Gov’t identifies funds for MRT 3 takeover

MANILA, Philippines - The Aquino administration has identified the source of funds for the proposed $1-billion complete government takeover of the operations of the Metro Rail Transit line 3 (MRT3) along EDSA within the year.

National Treasurer Rosalia de Leon told reporters on the sidelines of the annual seminar of the Economic Journalists Association of the Philippines (EJAP) that the government could well afford to acquire the stake of private shareholders in the operator of the MRT3.

“Money is not a problem. We (National Government) also have ways and means (to buy the bonds). We have identified some portions of the national budget (that can be used to buy the bonds),” De Leon added.

Last December, Malacañang gave the Department of Transportation and Communications (DOTC) the green light to pursue the complete government takeover to save on equity rental payments, maintenance cost, debt guaranteed payment, insurance expenses, and others being paid by the agency.
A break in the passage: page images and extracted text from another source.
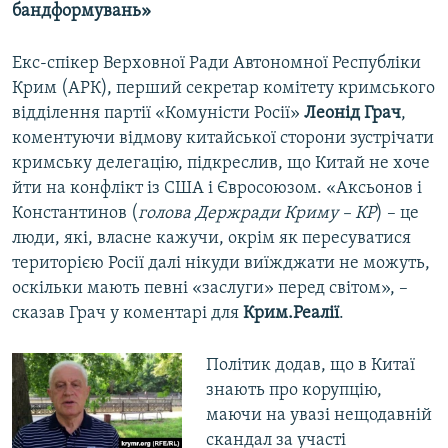
бандформувань»
Екс-спікер Верховної Ради Автономної Республіки
Крим (АРК), перший секретар комітету кримського
відділення партії «Комуністи Росії»
Леонід Грач
,
коментуючи відмову китайської сторони зустрічати
кримську делегацію, підкреслив, що Китай не хоче
йти на конфлікт із США і Євросоюзом. «Аксьонов і
Константинов (
голова Держради Криму – КР
) – це
люди, які, власне кажучи, окрім як пересуватися
територією Росії далі нікуди виїжджати не можуть,
оскільки мають певні «заслуги» перед світом», –
сказав Грач у коментарі для
Крим.Реалії
.
Політик додав, що в Китаї
знають про корупцію,
маючи на увазі нещодавній
скандал за участі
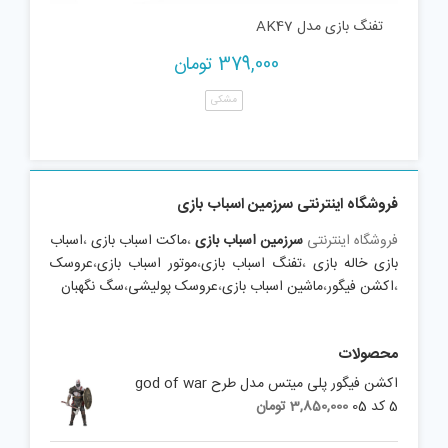
تفنگ بازی مدل AK47
379,000
تومان
مشکی
فروشگاه اینترنتی سرزمین اسباب بازی
فروشگاه اینترنتی
سرزمین اسباب بازی
،
ماکت اسباب بازی
،
اسباب
بازی خاله بازی
،
تفنگ اسباب بازی
،
موتور اسباب بازی
،
عروسک
،
اکشن فیگور
،
ماشین اسباب بازی
،
عروسک پولیشی
،
سگ نگهبان
محصولات
اکشن فیگور پلی میتس مدل طرح god of war
5 کد 05
3,850,000
تومان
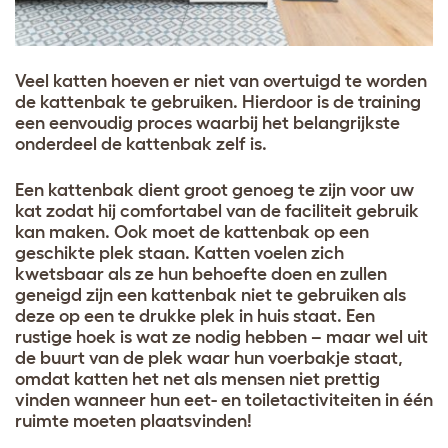
Veel katten hoeven er niet van overtuigd te worden
de kattenbak te gebruiken. Hierdoor is de training
een eenvoudig proces waarbij het belangrijkste
onderdeel de kattenbak zelf is.
Een kattenbak dient groot genoeg te zijn voor uw
kat zodat hij comfortabel van de faciliteit gebruik
kan maken. Ook moet de kattenbak op een
geschikte plek staan. Katten voelen zich
kwetsbaar als ze hun behoefte doen en zullen
geneigd zijn een kattenbak niet te gebruiken als
deze op een te drukke plek in huis staat. Een
rustige hoek is wat ze nodig hebben – maar wel uit
de buurt van de plek waar hun voerbakje staat,
omdat katten het net als mensen niet prettig
vinden wanneer hun eet- en toiletactiviteiten in één
ruimte moeten plaatsvinden!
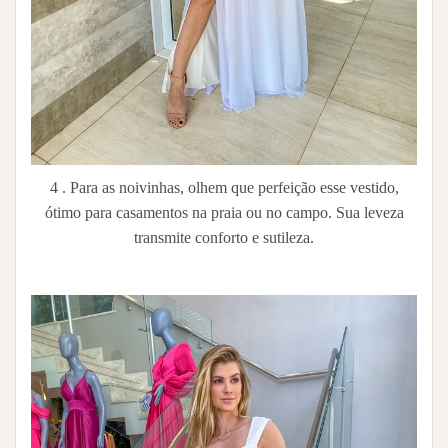
4 . Para as noivinhas, olhem que perfeição esse vestido,
ótimo para casamentos na praia ou no campo. Sua leveza
transmite conforto e sutileza.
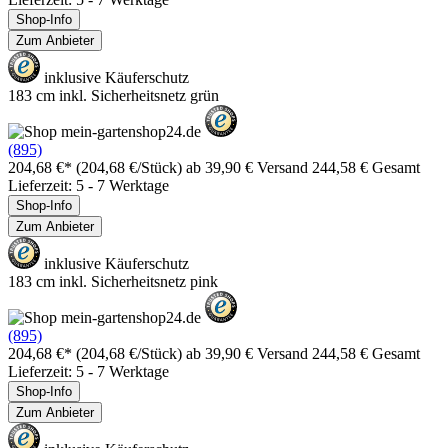
Shop-Info
Zum Anbieter
inklusive Käuferschutz
183 cm inkl. Sicherheitsnetz grün
(895)
204,68 €*
(204,68 €/Stück)
ab 39,90 € Versand
244,58 € Gesamt
Lieferzeit: 5 - 7 Werktage
Shop-Info
Zum Anbieter
inklusive Käuferschutz
183 cm inkl. Sicherheitsnetz pink
(895)
204,68 €*
(204,68 €/Stück)
ab 39,90 € Versand
244,58 € Gesamt
Lieferzeit: 5 - 7 Werktage
Shop-Info
Zum Anbieter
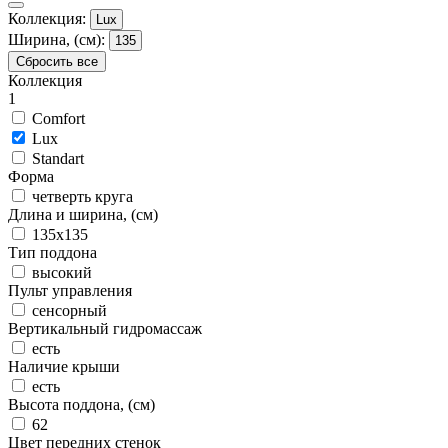
Коллекция:
Lux
Ширина, (см):
135
Сбросить все
Коллекция
1
Comfort
Lux
Standart
Форма
четверть круга
Длина и ширина, (см)
135x135
Тип поддона
высокий
Пульт управления
сенсорный
Вертикальный гидромассаж
есть
Наличие крыши
есть
Высота поддона, (см)
62
Цвет передних стенок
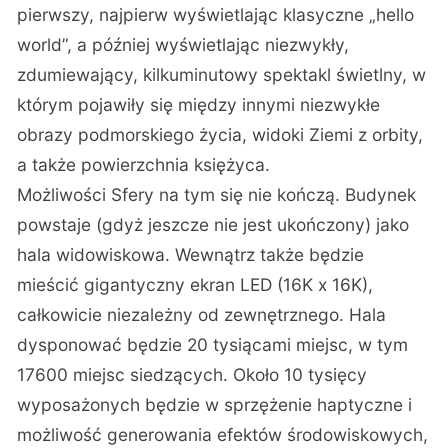
pierwszy, najpierw wyświetlając klasyczne „hello
world”, a później wyświetlając niezwykły,
zdumiewający, kilkuminutowy spektakl świetlny, w
którym pojawiły się między innymi niezwykłe
obrazy podmorskiego życia, widoki Ziemi z orbity,
a także powierzchnia księżyca.
Możliwości Sfery na tym się nie kończą. Budynek
powstaje (gdyż jeszcze nie jest ukończony) jako
hala widowiskowa. Wewnątrz także będzie
mieścić gigantyczny ekran LED (16K x 16K),
całkowicie niezależny od zewnętrznego. Hala
dysponować będzie 20 tysiącami miejsc, w tym
17600 miejsc siedzących. Około 10 tysięcy
wyposażonych będzie w sprzężenie haptyczne i
możliwość generowania efektów środowiskowych,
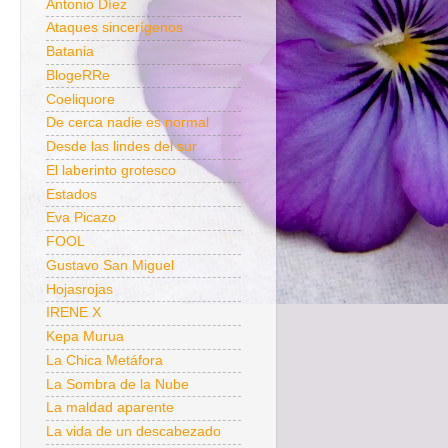
Antonio Díez
Ataques sincerígenos
Batania
BlogeRRe
Coeliquore
De cerca nadie es normal
Desde las lindes del sur
El laberinto grotesco
Estados
Eva Picazo
FOOL
Gustavo San Miguel
Hojasrojas
IRENE X
Kepa Murua
La Chica Metáfora
La Sombra de la Nube
La maldad aparente
La vida de un descabezado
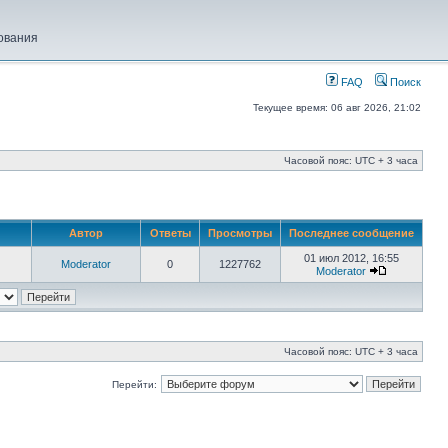
ования
FAQ
Поиск
Текущее время: 06 авг 2026, 21:02
Часовой пояс: UTC + 3 часа
Автор
Ответы
Просмотры
Последнее сообщение
01 июл 2012, 16:55
Moderator
0
1227762
Moderator
Часовой пояс: UTC + 3 часа
Перейти:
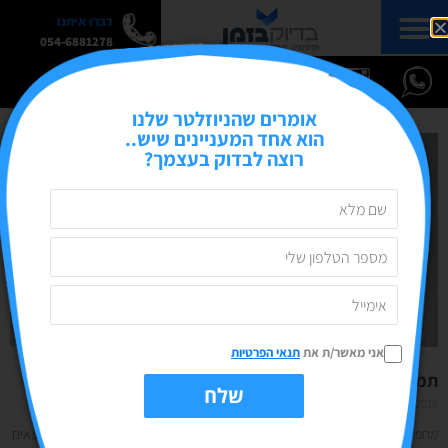
דברו איתנו
054-6881278
אומרים שהניוזלטר שלנו
הוא אחד המעניינים שיש..
רוצה לבדוק בעצמך?
אני מאשר/ת את
תנאי הפרטיות
תמונות רבותי, תמונות (בחינם!)
שלח
24/10/2019
אין תגובות
מחפשים תמונות? כל המאגרים החינמים: יש לכם רעיון לפוסט מושלם אבל לא מוצאים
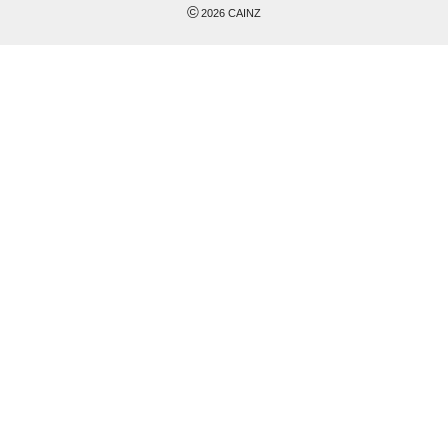
©
2026
CAINZ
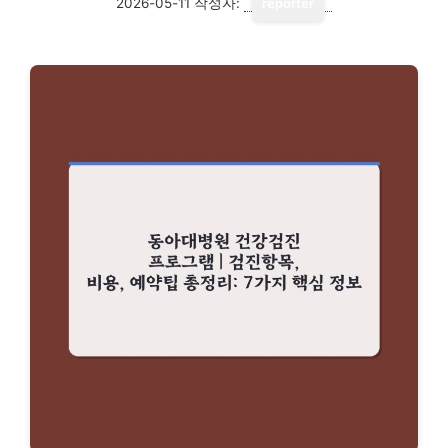
2026-05-11
작성자:
reporter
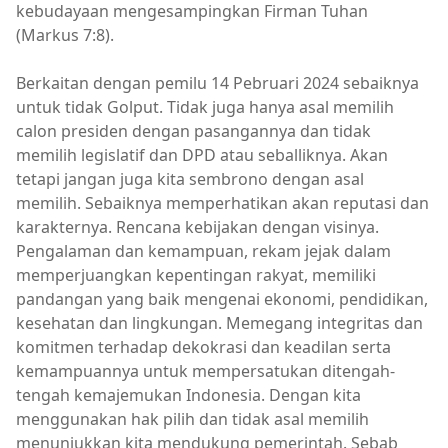
kebudayaan mengesampingkan Firman Tuhan
(Markus 7:8).
Berkaitan dengan pemilu 14 Pebruari 2024 sebaiknya
untuk tidak Golput. Tidak juga hanya asal memilih
calon presiden dengan pasangannya dan tidak
memilih legislatif dan DPD atau seballiknya. Akan
tetapi jangan juga kita sembrono dengan asal
memilih. Sebaiknya memperhatikan akan reputasi dan
karakternya. Rencana kebijakan dengan visinya.
Pengalaman dan kemampuan, rekam jejak dalam
memperjuangkan kepentingan rakyat, memiliki
pandangan yang baik mengenai ekonomi, pendidikan,
kesehatan dan lingkungan. Memegang integritas dan
komitmen terhadap dekokrasi dan keadilan serta
kemampuannya untuk mempersatukan ditengah-
tengah kemajemukan Indonesia. Dengan kita
menggunakan hak pilih dan tidak asal memilih
menunjukkan kita mendukung pemerintah. Sebab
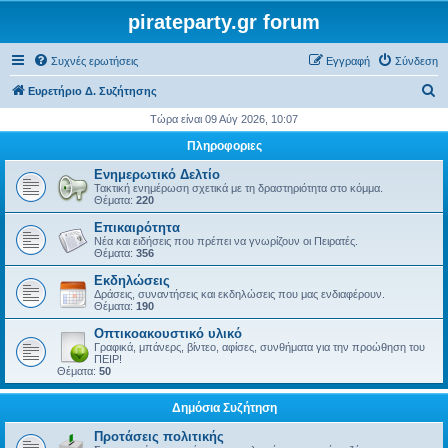
pirateparty.gr forum
Συχνές ερωτήσεις
Εγγραφή
Σύνδεση
Α
Ευρετήριο Δ. Συζήτησης
ν
Τώρα είναι 09 Αύγ 2026, 10:07
α
Πληροφοριες
ζ
Ενημερωτικό Δελτίο
ή
Τακτική ενημέρωση σχετικά με τη δραστηριότητα στο κόμμα.
Θέματα:
220
τ
Επικαιρότητα
η
Νέα και ειδήσεις που πρέπει να γνωρίζουν οι Πειρατές.
Θέματα:
356
σ
Εκδηλώσεις
η
Δράσεις, συναντήσεις και εκδηλώσεις που μας ενδιαφέρουν.
Θέματα:
190
Οπτικοακουστικό υλικό
Γραφικά, μπάνερς, βίντεο, αφίσες, συνθήματα για την προώθηση του
ΠΕΙΡ!
Θέματα:
50
Δημόσια Συζήτηση
Προτάσεις πολιτικής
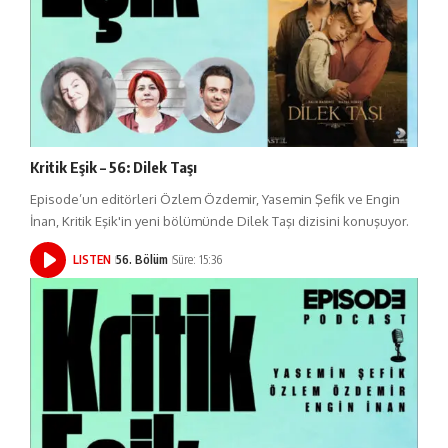
Kritik Eşik – 56: Dilek Taşı
Episode’un editörleri Özlem Özdemir, Yasemin Şefik ve Engin
İnan, Kritik Eşik'in yeni bölümünde Dilek Taşı dizisini konuşuyor.
LISTEN
56. Bölüm
Süre: 15:36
The move would also help state-owned government financial institutions (GFIs) particularly Land Bank of the Philippines and Development Bank of the Philippines to unload their interest in MRT3 after receiving several warnings from the Bangko Sentral ng Pilipinas (BSP) regarding its investments in the mass transport system.

President Aquino has issued Executive Order 126 directing the DOTC and the Department of Finance (DOF) to buy out MRT3 from the Metro Rail Transit Corp. (MRTC) pursuant to a build-lease-transfer (BLT) agreement.

In 2003, the MRT line’s private concessionaire MRTC then owned by the Sobrepena family’s Fil-Estate Corp, decided to cash in on its investment in the train line by issuing asset-backed bonds for future equity rental payments.